**Record set**.
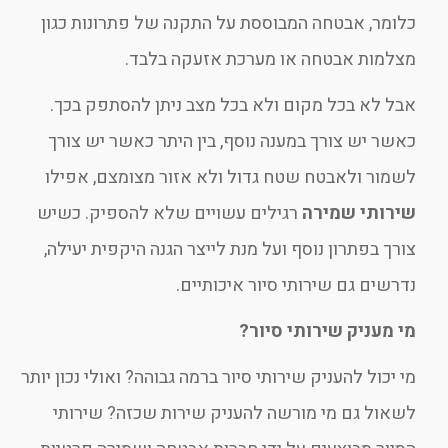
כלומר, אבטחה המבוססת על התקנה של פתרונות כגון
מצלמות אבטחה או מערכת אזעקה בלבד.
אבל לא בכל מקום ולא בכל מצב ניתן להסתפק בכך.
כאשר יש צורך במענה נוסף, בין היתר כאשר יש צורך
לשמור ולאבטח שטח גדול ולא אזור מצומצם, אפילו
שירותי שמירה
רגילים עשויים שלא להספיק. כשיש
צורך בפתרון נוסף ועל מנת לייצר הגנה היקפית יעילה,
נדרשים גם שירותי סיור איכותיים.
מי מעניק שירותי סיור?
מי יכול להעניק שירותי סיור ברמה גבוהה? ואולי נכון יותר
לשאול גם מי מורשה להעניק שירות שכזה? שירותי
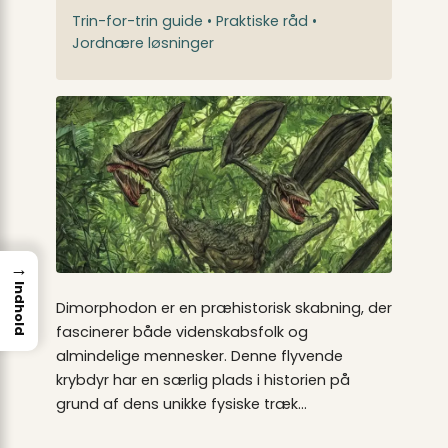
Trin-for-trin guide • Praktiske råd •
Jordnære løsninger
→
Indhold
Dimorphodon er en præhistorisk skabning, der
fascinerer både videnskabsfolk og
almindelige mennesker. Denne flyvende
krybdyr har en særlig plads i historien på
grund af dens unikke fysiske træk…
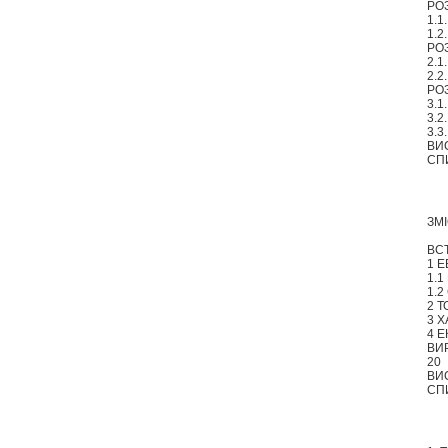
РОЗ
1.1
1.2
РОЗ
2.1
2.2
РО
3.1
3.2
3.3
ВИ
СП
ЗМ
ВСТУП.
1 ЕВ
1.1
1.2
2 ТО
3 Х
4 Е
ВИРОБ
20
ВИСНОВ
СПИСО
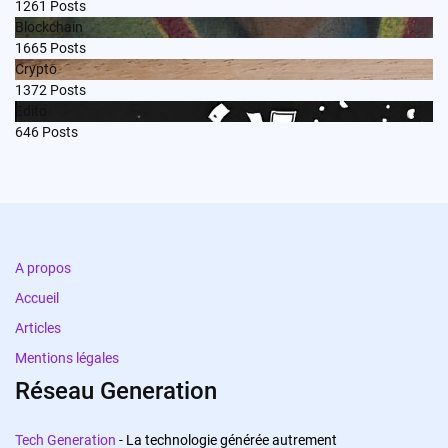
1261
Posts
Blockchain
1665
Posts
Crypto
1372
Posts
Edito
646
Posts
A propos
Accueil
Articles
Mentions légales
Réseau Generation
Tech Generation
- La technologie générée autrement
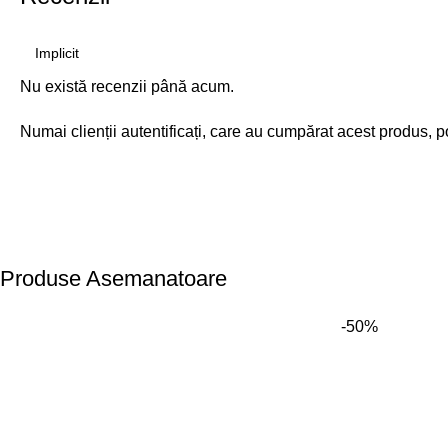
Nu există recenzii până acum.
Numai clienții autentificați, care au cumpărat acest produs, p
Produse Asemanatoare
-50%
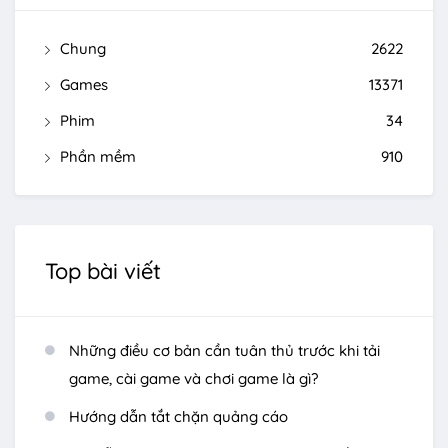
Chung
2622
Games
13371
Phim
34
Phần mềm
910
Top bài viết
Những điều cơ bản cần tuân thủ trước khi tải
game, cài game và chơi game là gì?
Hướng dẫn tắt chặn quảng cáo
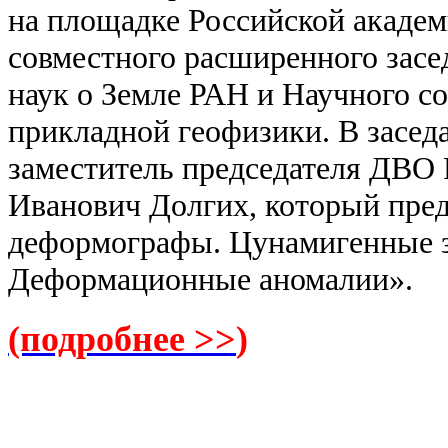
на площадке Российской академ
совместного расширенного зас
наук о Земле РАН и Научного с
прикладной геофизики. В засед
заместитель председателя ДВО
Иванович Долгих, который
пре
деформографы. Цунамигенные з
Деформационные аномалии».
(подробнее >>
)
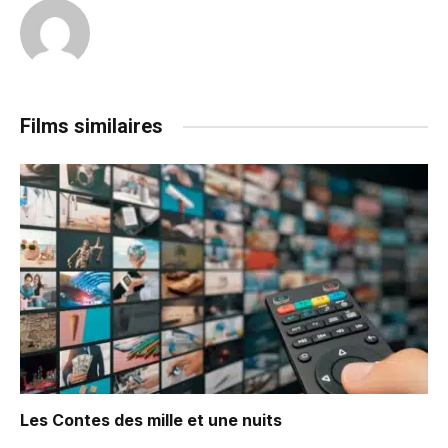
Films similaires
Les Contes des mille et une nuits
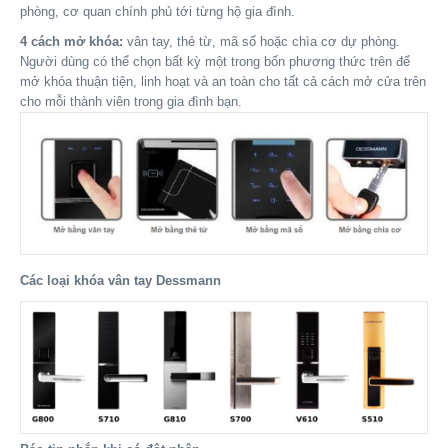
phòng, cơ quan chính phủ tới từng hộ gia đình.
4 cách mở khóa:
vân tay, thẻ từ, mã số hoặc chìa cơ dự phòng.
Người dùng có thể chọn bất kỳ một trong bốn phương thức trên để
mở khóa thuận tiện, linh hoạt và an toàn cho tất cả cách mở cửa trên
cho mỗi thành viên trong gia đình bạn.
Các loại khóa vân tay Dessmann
...
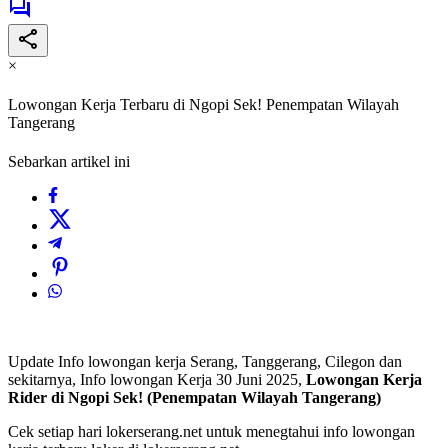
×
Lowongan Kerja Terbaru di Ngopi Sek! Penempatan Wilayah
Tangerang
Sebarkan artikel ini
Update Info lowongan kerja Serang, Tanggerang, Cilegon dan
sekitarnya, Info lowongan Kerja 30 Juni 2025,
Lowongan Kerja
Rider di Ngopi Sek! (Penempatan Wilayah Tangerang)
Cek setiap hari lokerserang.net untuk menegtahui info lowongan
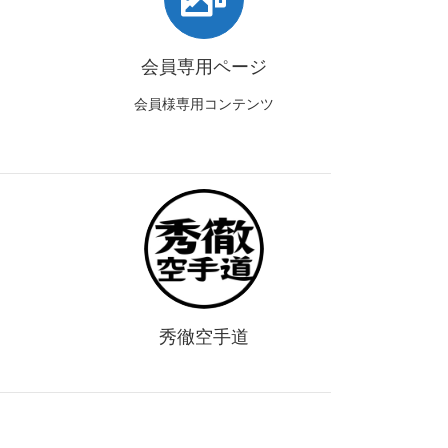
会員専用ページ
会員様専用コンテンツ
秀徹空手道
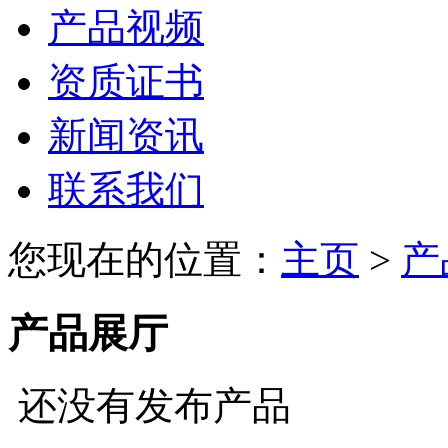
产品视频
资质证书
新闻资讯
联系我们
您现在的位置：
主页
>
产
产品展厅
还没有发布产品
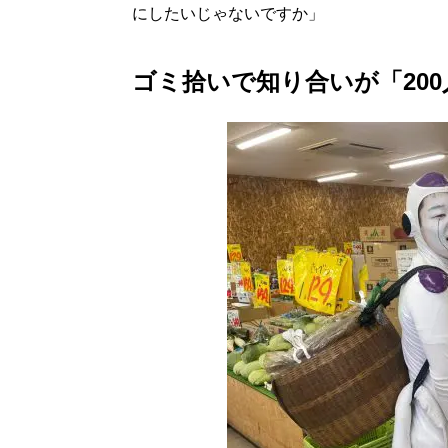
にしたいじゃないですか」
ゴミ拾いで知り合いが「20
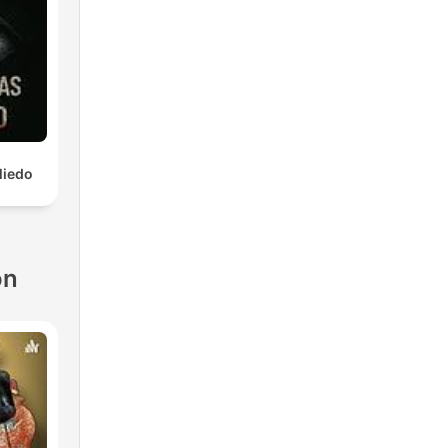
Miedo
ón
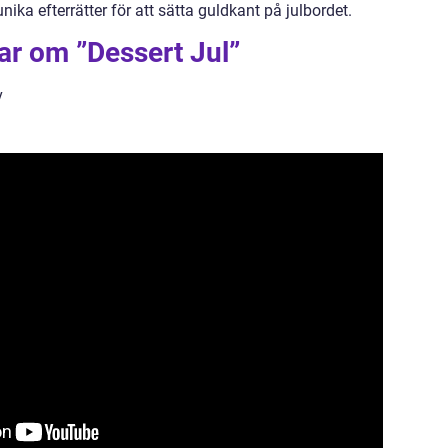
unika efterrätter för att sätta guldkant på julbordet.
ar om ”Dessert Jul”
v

**Exercise aim**.
Print the lines from the one containing "Films similaires" through the one containing "Les Contes des mille et une nuits", both included.

**The answer**.
Films similaires
Les Contes des mille et une nuits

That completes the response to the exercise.